After almost ten years since their formation and three full length albums as well as countless EP’s into their career, The Wynntown Marshals have decided to stop and celebrate their output in the form of half-retrospective, half-greatest hits ‘After All These Years’ whilst treating us to two new tracks and a re-recorded version of an older track with the groups most current line-up.
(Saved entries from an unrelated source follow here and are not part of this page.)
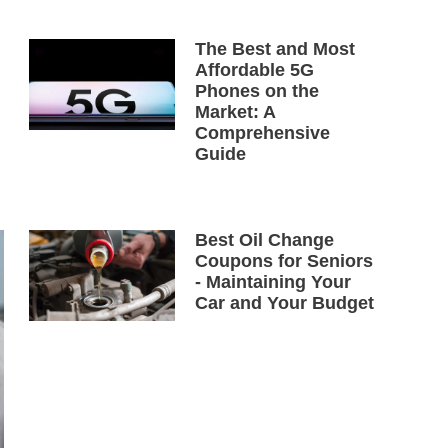
The Best and Most
Affordable 5G
Phones on the
Market: A
Comprehensive
Guide
Best Oil Change
Coupons for Seniors
- Maintaining Your
Car and Your Budget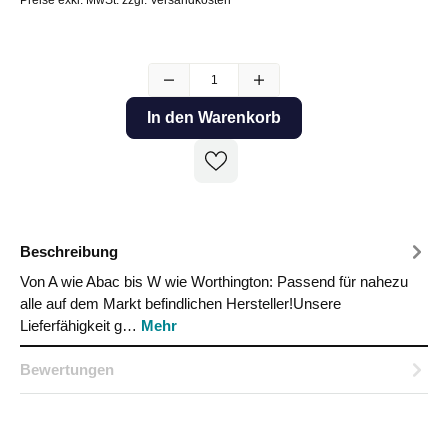
In den Warenkorb
Beschreibung
Von A wie Abac bis W wie Worthington: Passend für nahezu
alle auf dem Markt befindlichen Hersteller!Unsere
Lieferfähigkeit g…
Mehr
Bewertungen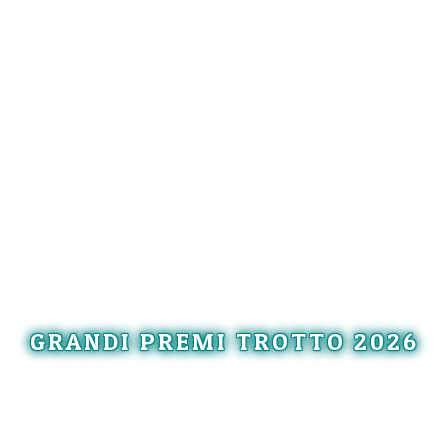
GRANDI PREMI TROTTO 2026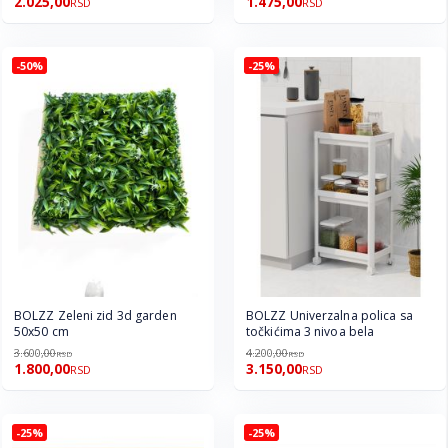
2.025,00
1.475,00
RSD
RSD
-50%
-25%
BOLZZ Zeleni zid 3d garden
BOLZZ Univerzalna polica sa
50x50 cm
točkićima 3 nivoa bela
3.600,00
4.200,00
RSD
RSD
1.800,00
3.150,00
RSD
RSD
-25%
-25%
The group kick off the compilation with a number of high energy tracks, Low Country Comedown from 2013’s ‘The Long Haul’ and Red Clay Hill from their 2015 release ‘The End of The Golden Age’ are both brilliant introductions to the band for new listeners and a good way to remind fans what makes them so special – brilliant vocal harmonies, simple yet imagery evoking lyrics from vocalist Keith Benzie and some brilliant musicianship on offer from the steady backbeat to the complementing electric guitar twang heard throughout, each member adds something to make the songs their own without overcrowding things which is a pattern that emerges throughout the entirety of ‘After All These Years’. The first of the new tracks on offer is Your Time and fits seamlessly into the first part of the record maintaining the flow and introducing the organ skills of Ritchie Noble to bring an extra dimension to their already established sound.

From here on the album continues in the same vein with upbeat, power-pop songs from their impressive catalogue until we reach the second of the new tracks, Odessa, which is an absolute blinder of a song. The song starts with an acoustic guitar and simple vocal and then the band slowly come in; beginning with the organ then an obscenely well placed electric guitar lick, the track is a masterclass in how to write a ballad. This followed by the historically accurate 11:15 about legendary floods and storms ravaging Scotland back in the 1800’s is where the collection really hits its peak and serves to demonstrate how diverse the group can be both in terms of lyrical content and stylistically.

Towards the end of the disc, the re-recorded Different Drug breathes new life into one of the groups older songs (the originally was on their first EP back in 2008) and production aside, although not too different from the original, in close comparison, there is a stronger sense of purpose and confidence in the new version that hints at a band that has not only grown more comfortable with their sound as their career has moved on but also, a sense of comfort with their current line-up and the way they gel. Alongside the other two newly recorded tracks, if this is any indication of what is to come from their future releases, then the only way is up for the group.

‘After All These Years’ is an essential collection for both old fans needing something to tide them over until their next release and new fans looking to explore some of the band’s definitive work and overall, shows why the Scottish group are worthy of their unofficial title of ‘Europe’s Best Americana Band’.